As a buyer of transport, Verhage noted that DB Schenker’s procurement team is continually negotiating with its suppliers of transport and trying to bring down costs. But the company said in its half-year report that ocean “rates are expected to grow throughout the year, which is partially caused by better capacity management by the most important carrier alliances and the effect of the implementation of new environmental provisions on the shipping business.”

With its strong presence throughout the Americas, Verhage said he would like to see DB Schenker further increase its share of north-south intra-American trade.

Contract logistics accounts for a “significant chunk” of DB Schenker’s revenue in the Americas, where it has 21 million square feet of contract logistics warehousing space. The company says its contract logistics business has had above-average growth in Europe and the Americas.

“I personally like the contract logistics space,” said Verhage. “It’s optimization and specialization and tailoring to the customer’s needs site by site. Generally the agreements are a little more long term than the regular transactional nature of the freight forwarding business.”

The company’s contract logistics customers include companies in retail and manufacturers of high-tech, health care and automotive products. He said companies with complex supply chains “naturally lean toward contract logistics needs.”

Another client of DB Schenker is Airbus. The company helped the aircraft manufacturer develop a logistics plan for supplying its final assembly line in Mobile, Alabama.

Large ocean-going vessels move airplane components from Europe to Mobile where they are transferred to a barge at a new roll-on/roll-off terminal and then to the production plant. The new system was first used in May 2018.

DB Schenker helped develop a logistics system that uses a barge to move parts to the Airbus final assembly plant in Mobile, Alabama.  (Photo: DB Schenker)

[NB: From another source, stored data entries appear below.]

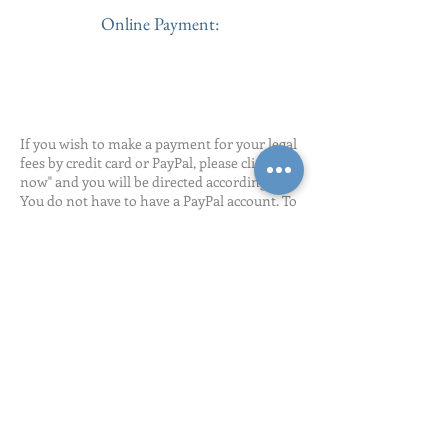
Online Payment:
If you wish to make a payment for your legal
fees by credit card or PayPal, please click "pay
now" and you will be directed accordingly.
You do not have to have a PayPal account. To
pay by credit card, at the next pop-up, click at
the bottom "Don't Have a PayPal Account" to
pay by credit card.
Pay Now
127 E. Silver Spring Dr.,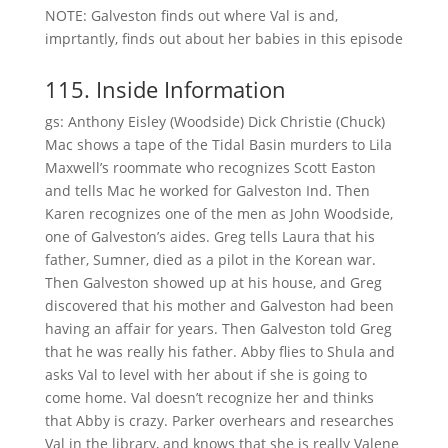
NOTE: Galveston finds out where Val is and,
imprtantly, finds out about her babies in this episode
115. Inside Information
gs: Anthony Eisley (Woodside) Dick Christie (Chuck)
Mac shows a tape of the Tidal Basin murders to Lila
Maxwell’s roommate who recognizes Scott Easton
and tells Mac he worked for Galveston Ind. Then
Karen recognizes one of the men as John Woodside,
one of Galveston’s aides. Greg tells Laura that his
father, Sumner, died as a pilot in the Korean war.
Then Galveston showed up at his house, and Greg
discovered that his mother and Galveston had been
having an affair for years. Then Galveston told Greg
that he was really his father. Abby flies to Shula and
asks Val to level with her about if she is going to
come home. Val doesn’t recognize her and thinks
that Abby is crazy. Parker overhears and researches
Val in the library, and knows that she is really Valene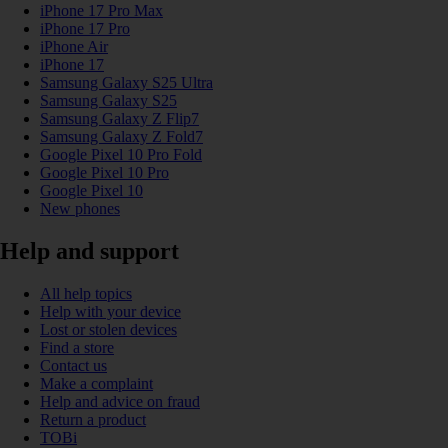
iPhone 17 Pro Max
iPhone 17 Pro
iPhone Air
iPhone 17
Samsung Galaxy S25 Ultra
Samsung Galaxy S25
Samsung Galaxy Z Flip7
Samsung Galaxy Z Fold7
Google Pixel 10 Pro Fold
Google Pixel 10 Pro
Google Pixel 10
New phones
Help and support
All help topics
Help with your device
Lost or stolen devices
Find a store
Contact us
Make a complaint
Help and advice on fraud
Return a product
TOBi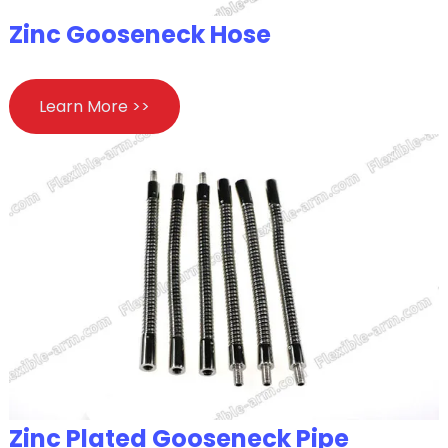
Zinc Gooseneck Hose
Learn More >>
Zinc Plated Gooseneck Pipe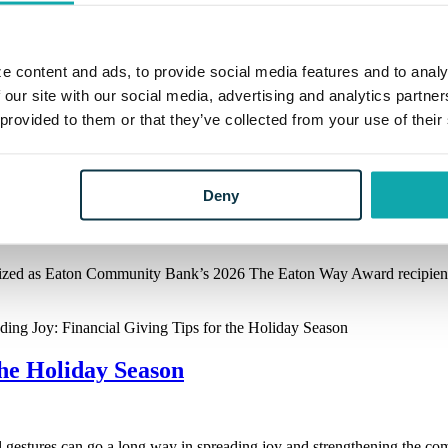
e content and ads, to provide social media features and to analy
 our site with our social media, advertising and analytics partn
 provided to them or that they’ve collected from your use of their
Deny
y
ized as Eaton Community Bank’s 2026 The Eaton Way Award recipient.
the Holiday Season
ul gestures can go a long way in spreading joy and strengthening the c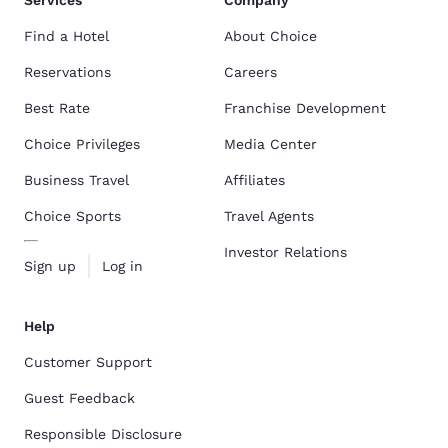
Services
Company
Find a Hotel
About Choice
Reservations
Careers
Best Rate
Franchise Development
Choice Privileges
Media Center
Business Travel
Affiliates
Choice Sports
Travel Agents
Investor Relations
Sign up
Log in
Help
Customer Support
Guest Feedback
Responsible Disclosure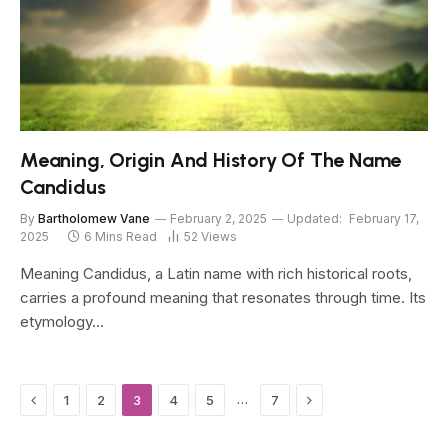
Meaning, Origin And History Of The Name
Candidus
By
Bartholomew Vane
February 2, 2025
Updated:
February 17,
2025
6 Mins Read
52
Views
Meaning Candidus, a Latin name with rich historical roots,
carries a profound meaning that resonates through time. Its
etymology…
Previous
Next
…
1
2
3
4
5
7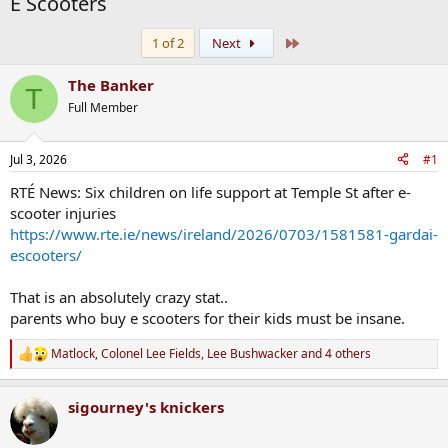
E Scooters
Last
1 of 2
Next
The Banker
T
Full Member
Jul 3, 2026
#1
RTÉ News: Six children on life support at Temple St after e-
scooter injuries
https://www.rte.ie/news/ireland/2026/0703/1581581-gardai-
escooters/
That is an absolutely crazy stat..
parents who buy e scooters for their kids must be insane.
Matlock
,
Colonel Lee Fields
,
Lee Bushwacker
and 4 others
R
e
a
sigourney's knickers
c
t
i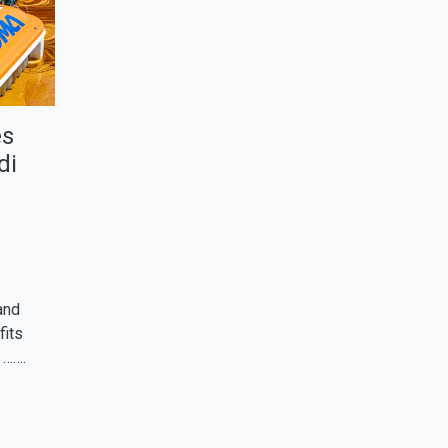
es
di
and
fits
 …….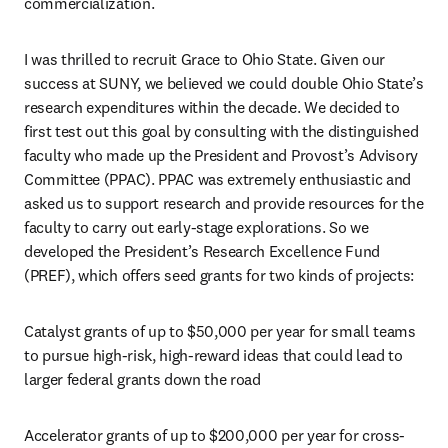
commercialization. 
I was thrilled to recruit Grace to Ohio State. Given our 
success at SUNY, we believed we could double Ohio State’s 
research expenditures within the decade. We decided to 
first test out this goal by consulting with the distinguished 
faculty who made up the President and Provost’s Advisory 
Committee (PPAC). PPAC was extremely enthusiastic and 
asked us to support research and provide resources for the 
faculty to carry out early-stage explorations. So we 
developed the President’s Research Excellence Fund 
(PREF), which offers seed grants for two kinds of projects: 
Catalyst grants of up to $50,000 per year for small teams 
to pursue high-risk, high-reward ideas that could lead to 
larger federal grants down the road
Accelerator grants of up to $200,000 per year for cross-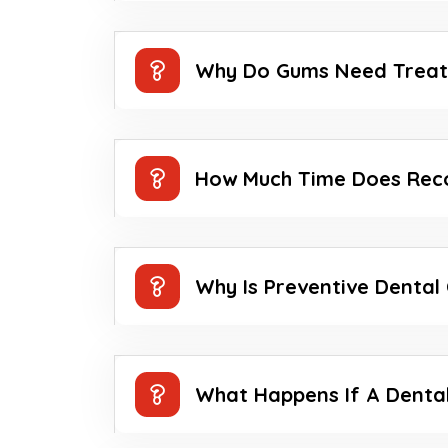
Why Do Gums Need Trea
How Much Time Does Rec
Why Is Preventive Dental
What Happens If A Dental 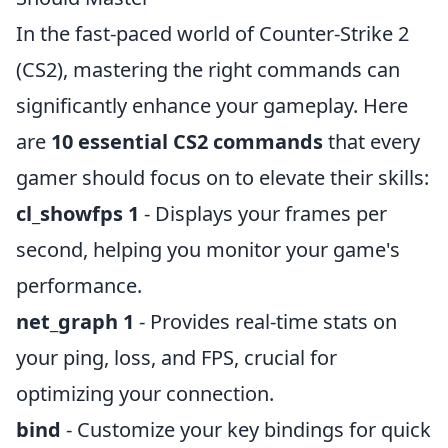
In the fast-paced world of Counter-Strike 2
(CS2), mastering the right commands can
significantly enhance your gameplay. Here
are
10 essential CS2 commands
that every
gamer should focus on to elevate their skills:
cl_showfps 1
- Displays your frames per
second, helping you monitor your game's
performance.
net_graph 1
- Provides real-time stats on
your ping, loss, and FPS, crucial for
optimizing your connection.
bind
- Customize your key bindings for quick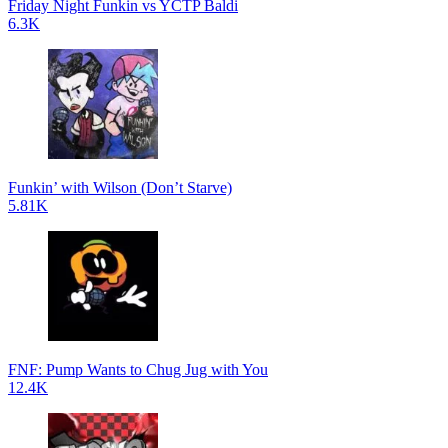
Friday Night Funkin vs YCTP Baldi
6.3K
Funkin’ with Wilson (Don’t Starve)
5.81K
FNF: Pump Wants to Chug Jug with You
12.4K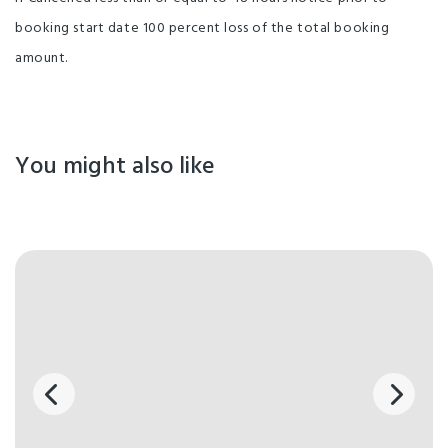
booking start date 100 percent loss of the total booking
amount.
You might also like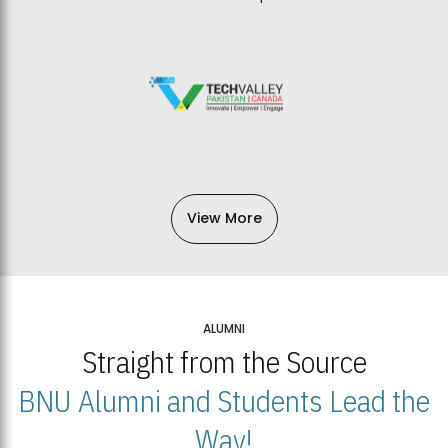
View More
ALUMNI
Straight from the Source
BNU Alumni and Students Lead the
Way!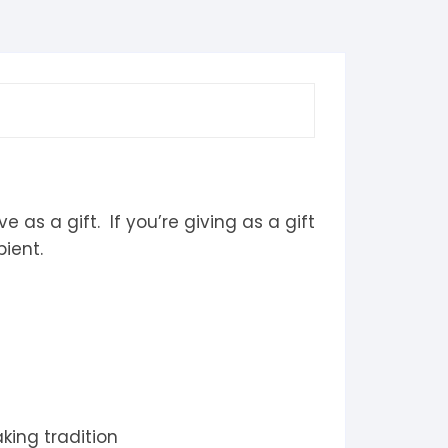
 as a gift. If you’re giving as a gift
ient.
king tradition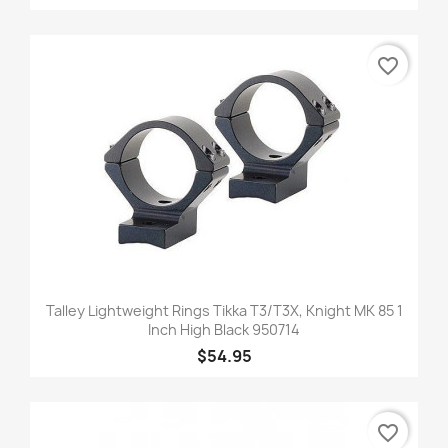
favorite_border
Talley Lightweight Rings Tikka T3/T3X, Knight MK 85 1
Inch High Black 950714
$54.95
favorite_border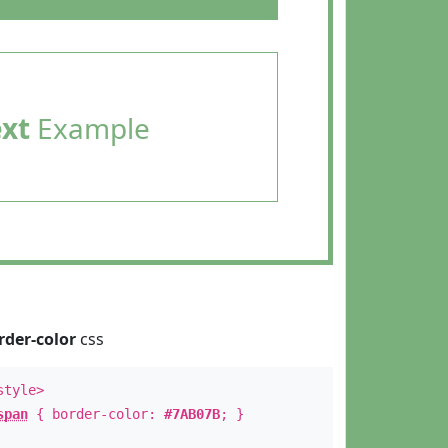
ext
Example
rder-color
css
style>
span
{ border-color:
#7AB07B
; }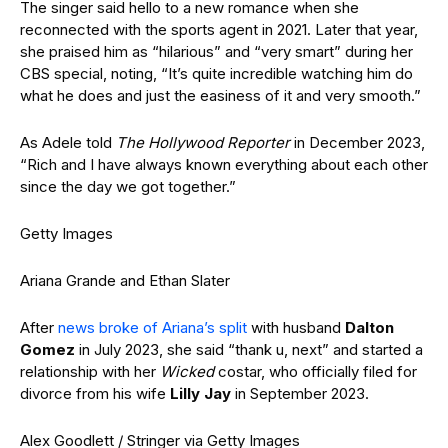
The singer said hello to a new romance when she
reconnected with the sports agent in 2021. Later that year,
she praised him as “hilarious” and “very smart” during her
CBS special, noting, “It’s quite incredible watching him do
what he does and just the easiness of it and very smooth.”
As Adele told
The Hollywood Reporter
in December 2023,
“Rich and I have always known everything about each other
since the day we got together.”
Getty Images
Ariana Grande and Ethan Slater
After
news broke of Ariana’s split
with husband
Dalton
Gomez
in July 2023, she said “thank u, next” and started a
relationship with her
Wicked
costar, who officially filed for
divorce from his wife
Lilly Jay
in September 2023.
Alex Goodlett / Stringer via Getty Images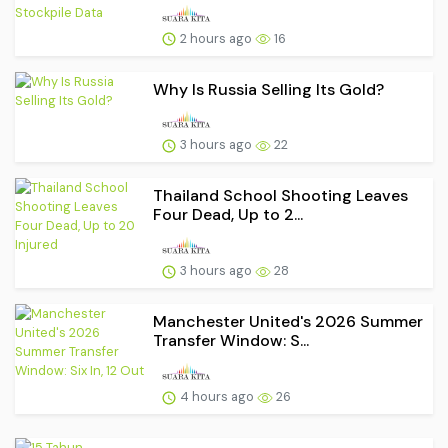
2 hours ago
16
Why Is Russia Selling Its Gold?
3 hours ago
22
Thailand School Shooting Leaves
Four Dead, Up to 2...
3 hours ago
28
Manchester United's 2026 Summer
Transfer Window: S...
4 hours ago
26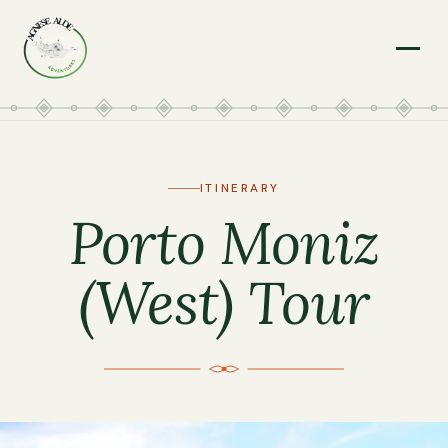
Menu
ITINERARY
Porto Moniz
(West) Tour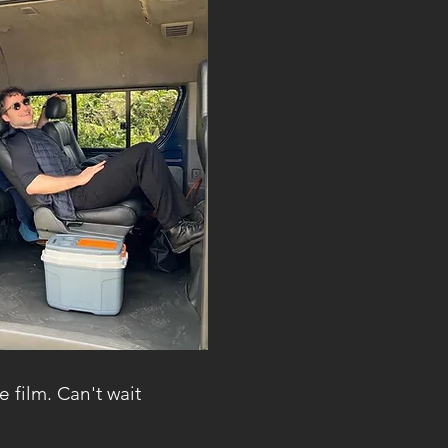
e film. Can't wait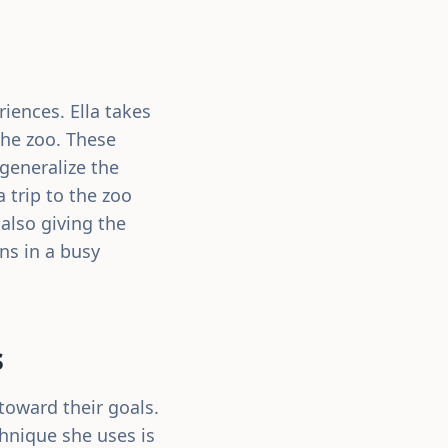
iences. Ella takes
the zoo. These
generalize the
a trip to the zoo
also giving the
ons in a busy
s
 toward their goals.
chnique she uses is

The resources DB Schenker has poured into technology are among the reasons Verhage says he was attracted to joining the company.

Since January, DB Schenker has been rolling out what it calls its “connect 4.0” platform, which allows customers to book freight orders online.

The company said with the system customers “receive an immediate, specific price offer and can always track where the shipments currently are; connect 4.0 is being offered for all freight lines of business, air, ocean or land and has also been available in North and South America since June 2019.”

DB Schenker also is collaborating with Cisco to implement various “internet of things” technologies for logistics and is using an electric autonomous T-Pod truck made by Einride to move cargo between two warehouses in Sweden.

Products like connect 4.0 are helping DB Schenker adapt to digitization trends and what Verhage says is the increasingly transactional nature of the forwarding industry.

A shipper moving cargo from Hong Kong to Chicago in many cases will be moving it on ship or airplane with space shared by many companies or even, in the case of an LCL shipment, a shared container.

“And let’s be honest, pretty much at the same rate,” Verhage said. “When I started out in this business there was no Shanghai Containerized Freight Index, where I could look at every morning and see what the market rates were.”

As a result, there is a need for companies to find other ways to differentiate themselves. He said DB Schenker’s, history, reputation and “closed-loop global network” are important, but said differentiation “for me comes down to two things: people, which is a subjective, but whenever I visit a branch I challenge them personally to be better than the counterpart down the street, and the second is information.”